St Wilfrid's Church in George Street, Hulme, Manchester, England, is a former Roman Catholic church. Designed by Augustus Pugin, it was his only known church building in that city.

Construction of St Wilfrid's began in 1839 and the church building was completed in 1842, although a planned tower was never built.

The church served a small number of Irish people who lived in the area.

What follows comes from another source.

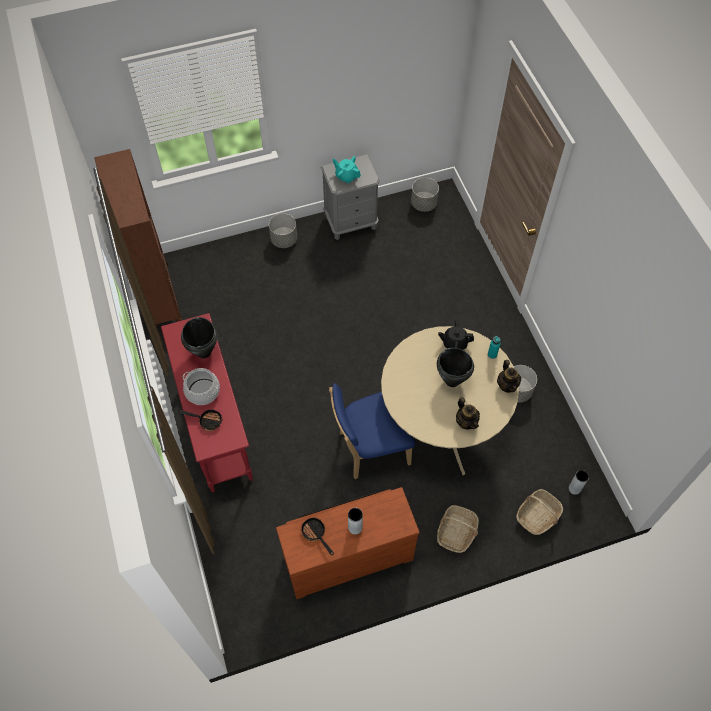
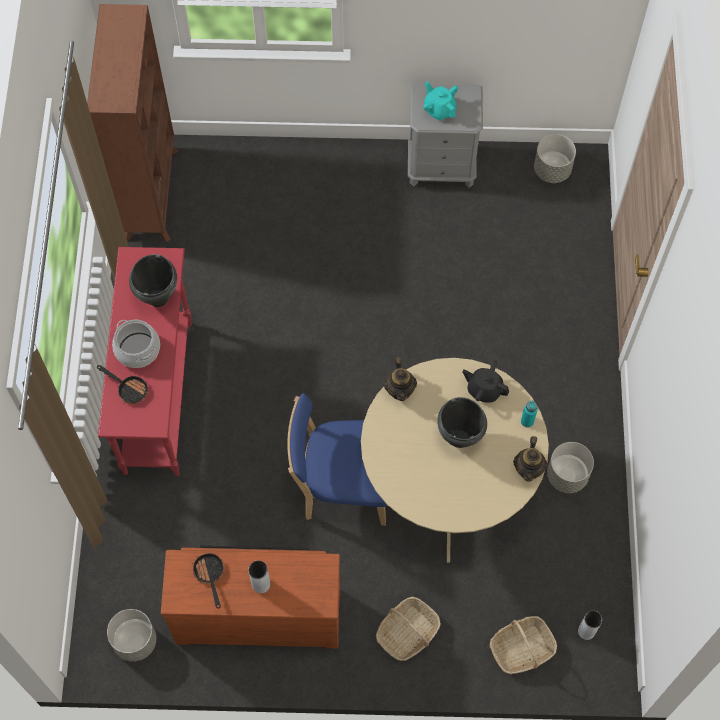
camera: 20 degrees right, 5 degrees up
(283, 240) = (341, 164): grey planter -> grey planter (135, 641)
(466, 422) = (454, 499): teapot -> teapot (400, 390)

In July 1852, during a period of anti-Catholic demonstrations, the building was mistakenly rumoured to be the target of Protestant people who desired to burn it down. There had been sectarian riots in nearby Stockport in the previous month and the heightened tensions led to a fight in a pub becoming misconstrued as an imminent attack on the church. A large mob of Irish people arrived to defend the building against this non-existent threat and, although the priest, Reverend Toole, attempted to calm them and urged them to disperse, for several days afterwards a group of people stood watch over it. The church had the services of Irish priests from County Kerry continuously from the 1890s until the 1930s.

St Wilfrid's became a Grade II listed building in December 1963. Facing declining enrollment, the parish was suppressed and the church was deconsecrated in 1990. The church was converted into a factory that manufactured beds and in 1994 became an enterprise centre.

Among those buried at the church was William Bally, a Swiss sculptor and phrenologist.